Minimum quality gate.
- If collected items are fewer than min_articles_required, run one fallback search with:
  - "AI news today machine learning model release funding research"
- Process only new candidates not already seen or processed.
- Repeat filtering, ranking, verification, and summarization.
Final integrity check.
- Ensure every final item has non-empty title, url, domain, summary, source_query, and numeric relevance_score.
- Ensure each URL appears once.
- Ensure markdown_newsletter and json_newsletter match in item count.
- Remove and warn on any invalid item.
Finalize.
- Sort by relevance_score descending, then published_at descending.
- Truncate to target_news_count.
- Render markdown_newsletter.
- Assemble json_newsletter.
- Apply the language output rule below.
- Return all outputs.

Language output

Translate the final markdown_newsletter body and each article summary in newsletter_items into Simplified Chinese.
Keep title, url, domain, published_at, relevance_score, and source_query unchanged.
If a source title is already in Chinese, preserve it as-is.
Do not add extra commentary outside the newsletter content.

Verification

Accept items only if:

URL is valid and canonicalized.
Search result and fetched page broadly match.
Topic is actually AI/news relevant.
Published date is present or safely unknown.
Fetched content is not malformed or off-topic.

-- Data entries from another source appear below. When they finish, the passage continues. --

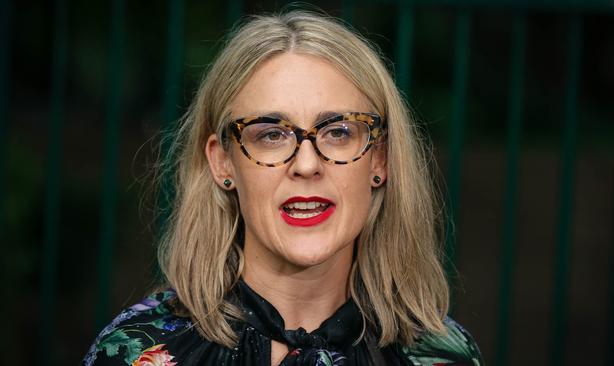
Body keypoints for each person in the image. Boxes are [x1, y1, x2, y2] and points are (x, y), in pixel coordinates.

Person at [83, 9, 483, 366]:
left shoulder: (443, 356)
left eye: (338, 132)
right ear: (222, 162)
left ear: (379, 159)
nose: (307, 164)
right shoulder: (134, 353)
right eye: (271, 134)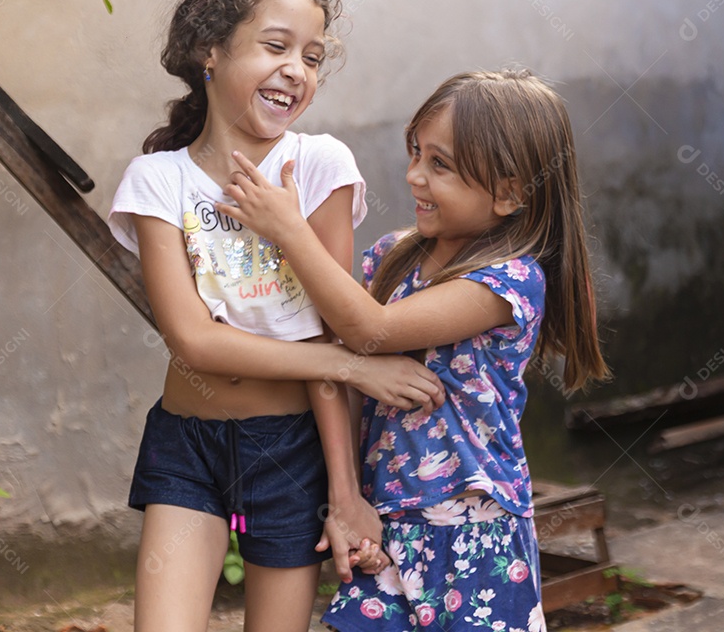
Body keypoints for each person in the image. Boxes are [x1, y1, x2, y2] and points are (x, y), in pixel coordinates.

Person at [107, 0, 444, 632]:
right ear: (211, 49)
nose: (297, 68)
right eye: (276, 45)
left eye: (313, 56)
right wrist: (351, 366)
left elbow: (330, 326)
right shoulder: (157, 180)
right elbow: (194, 341)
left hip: (290, 449)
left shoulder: (320, 166)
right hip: (189, 445)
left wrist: (345, 494)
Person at [218, 68, 612, 631]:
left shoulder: (510, 280)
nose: (413, 177)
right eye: (416, 154)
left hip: (474, 532)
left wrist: (290, 231)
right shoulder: (392, 255)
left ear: (510, 192)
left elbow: (367, 331)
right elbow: (345, 366)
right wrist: (347, 498)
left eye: (440, 164)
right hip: (387, 523)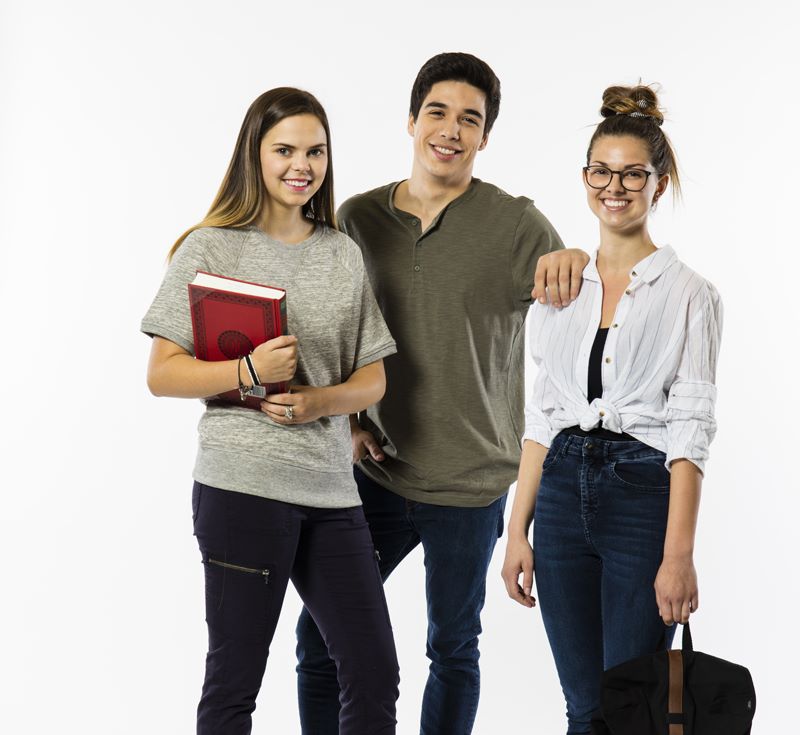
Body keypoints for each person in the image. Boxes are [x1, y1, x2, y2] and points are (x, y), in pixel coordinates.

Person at [295, 53, 589, 735]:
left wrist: (578, 258)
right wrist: (343, 424)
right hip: (375, 471)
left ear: (484, 137)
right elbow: (327, 333)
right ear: (411, 120)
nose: (451, 129)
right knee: (318, 639)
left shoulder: (517, 224)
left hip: (472, 481)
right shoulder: (358, 217)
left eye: (470, 119)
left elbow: (577, 313)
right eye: (438, 111)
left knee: (452, 647)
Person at [141, 87, 400, 735]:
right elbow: (161, 374)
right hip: (242, 488)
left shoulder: (341, 253)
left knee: (373, 672)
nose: (301, 164)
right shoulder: (210, 247)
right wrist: (249, 371)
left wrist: (318, 400)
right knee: (235, 685)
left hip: (332, 494)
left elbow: (372, 377)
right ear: (254, 156)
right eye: (284, 150)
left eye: (315, 151)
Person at [501, 84, 723, 734]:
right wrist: (519, 528)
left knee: (633, 711)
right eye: (602, 171)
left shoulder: (691, 294)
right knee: (583, 708)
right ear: (584, 177)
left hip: (640, 495)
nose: (615, 186)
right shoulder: (559, 284)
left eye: (633, 173)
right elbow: (542, 414)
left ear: (659, 184)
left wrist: (677, 554)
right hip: (563, 496)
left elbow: (691, 428)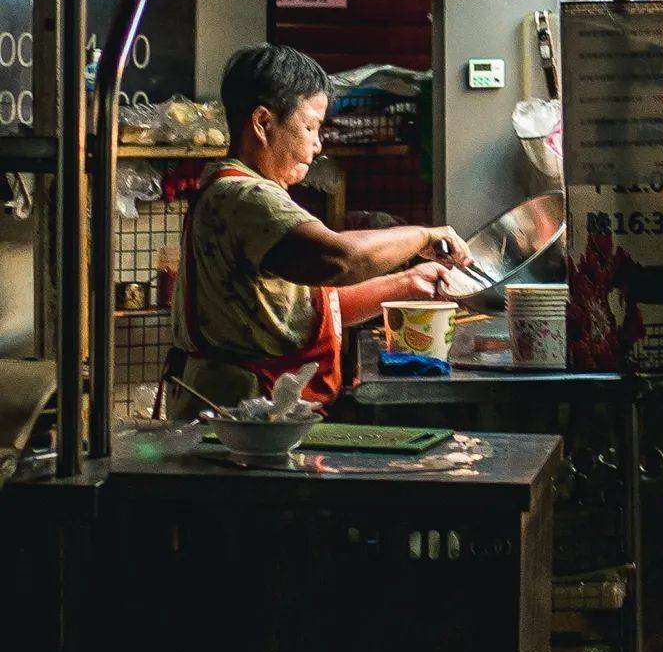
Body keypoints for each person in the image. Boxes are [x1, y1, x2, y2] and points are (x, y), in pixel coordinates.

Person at [164, 44, 471, 418]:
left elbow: (310, 307)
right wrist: (422, 236)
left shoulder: (251, 193)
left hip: (263, 417)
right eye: (309, 126)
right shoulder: (243, 195)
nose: (318, 142)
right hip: (240, 422)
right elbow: (339, 258)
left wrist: (407, 284)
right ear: (262, 124)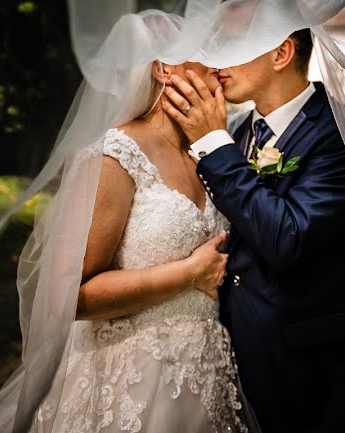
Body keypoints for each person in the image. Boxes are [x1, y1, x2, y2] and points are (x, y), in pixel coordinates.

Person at [162, 29, 345, 433]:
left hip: (312, 368)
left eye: (230, 46)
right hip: (226, 354)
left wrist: (213, 144)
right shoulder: (234, 130)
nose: (215, 61)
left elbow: (288, 238)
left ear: (282, 52)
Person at [26, 61, 258, 433]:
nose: (222, 62)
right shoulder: (118, 151)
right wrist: (189, 274)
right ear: (164, 68)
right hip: (132, 382)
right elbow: (71, 297)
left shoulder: (212, 155)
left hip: (210, 372)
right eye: (208, 50)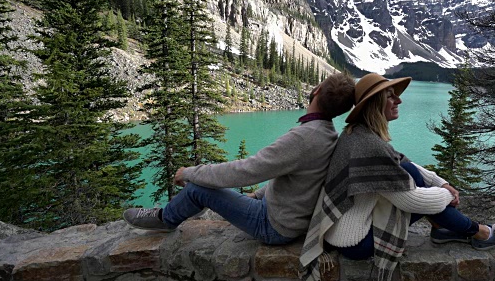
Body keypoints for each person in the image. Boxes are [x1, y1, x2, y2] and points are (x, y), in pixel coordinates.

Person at [300, 73, 495, 281]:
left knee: (407, 171)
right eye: (390, 96)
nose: (399, 100)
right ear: (374, 104)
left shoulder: (359, 133)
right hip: (355, 241)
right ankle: (480, 232)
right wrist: (446, 194)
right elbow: (413, 202)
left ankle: (444, 229)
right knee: (417, 189)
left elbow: (401, 163)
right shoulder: (368, 145)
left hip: (342, 228)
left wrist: (440, 182)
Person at [123, 72, 356, 245]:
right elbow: (300, 179)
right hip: (283, 215)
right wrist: (259, 194)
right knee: (205, 189)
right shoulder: (325, 133)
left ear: (316, 91)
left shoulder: (306, 137)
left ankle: (165, 218)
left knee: (197, 189)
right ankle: (183, 211)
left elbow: (247, 170)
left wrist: (189, 172)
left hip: (274, 226)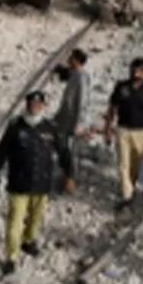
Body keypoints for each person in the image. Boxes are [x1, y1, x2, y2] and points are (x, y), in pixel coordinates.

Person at [0, 91, 61, 275]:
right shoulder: (15, 127)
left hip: (41, 184)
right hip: (19, 184)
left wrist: (69, 174)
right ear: (27, 105)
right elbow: (1, 152)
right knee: (15, 222)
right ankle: (11, 257)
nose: (35, 107)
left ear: (44, 106)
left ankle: (29, 240)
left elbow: (63, 151)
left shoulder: (50, 128)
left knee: (36, 218)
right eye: (32, 104)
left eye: (39, 105)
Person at [103, 58, 143, 209]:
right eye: (135, 70)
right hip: (123, 130)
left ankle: (132, 187)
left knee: (136, 165)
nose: (137, 73)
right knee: (123, 164)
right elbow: (112, 109)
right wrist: (108, 130)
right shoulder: (121, 87)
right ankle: (127, 196)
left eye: (141, 71)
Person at [52, 48, 91, 193]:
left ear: (76, 60)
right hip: (64, 120)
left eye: (71, 58)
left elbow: (82, 102)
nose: (68, 60)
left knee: (71, 151)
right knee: (61, 146)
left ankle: (70, 181)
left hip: (73, 122)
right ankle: (66, 175)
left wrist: (79, 124)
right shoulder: (74, 74)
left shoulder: (81, 78)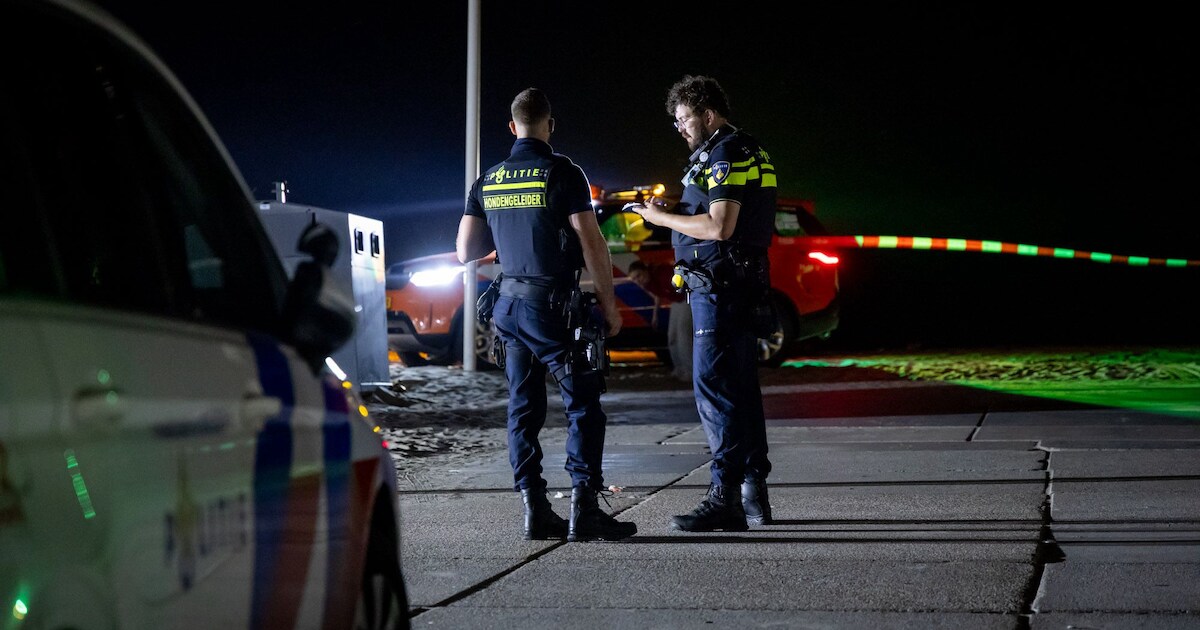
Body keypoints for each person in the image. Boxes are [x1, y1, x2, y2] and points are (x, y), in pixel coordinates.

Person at [456, 87, 637, 542]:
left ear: (512, 127)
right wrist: (610, 305)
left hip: (507, 309)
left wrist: (508, 238)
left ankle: (535, 510)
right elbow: (591, 240)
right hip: (552, 308)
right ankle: (584, 510)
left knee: (523, 409)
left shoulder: (489, 179)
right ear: (550, 125)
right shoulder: (563, 172)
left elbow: (464, 251)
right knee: (582, 405)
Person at [625, 75, 775, 531]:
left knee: (715, 388)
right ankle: (753, 497)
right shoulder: (750, 149)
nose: (681, 128)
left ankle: (724, 497)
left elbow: (719, 227)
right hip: (738, 285)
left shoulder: (725, 153)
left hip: (721, 288)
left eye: (685, 119)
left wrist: (656, 216)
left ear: (708, 114)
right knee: (742, 391)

Record warnings for failed URLs, short reasons, and whether fallback search was used.

Output Format

markdown_newsletter:

H1 title with date.
One H2 per article.
One short summary paragraph per article.
One source link per article.

json_newsletter:

date
query
count
articles
warnings

Safety rules

Use only sanctioned tools.
Do not request API keys from the user.
Do not expose secrets.
Do not include copyrighted full article text.
Keep summaries neutral, concise, and factual.
Preserve deterministic behavior wherever tool outputs allow.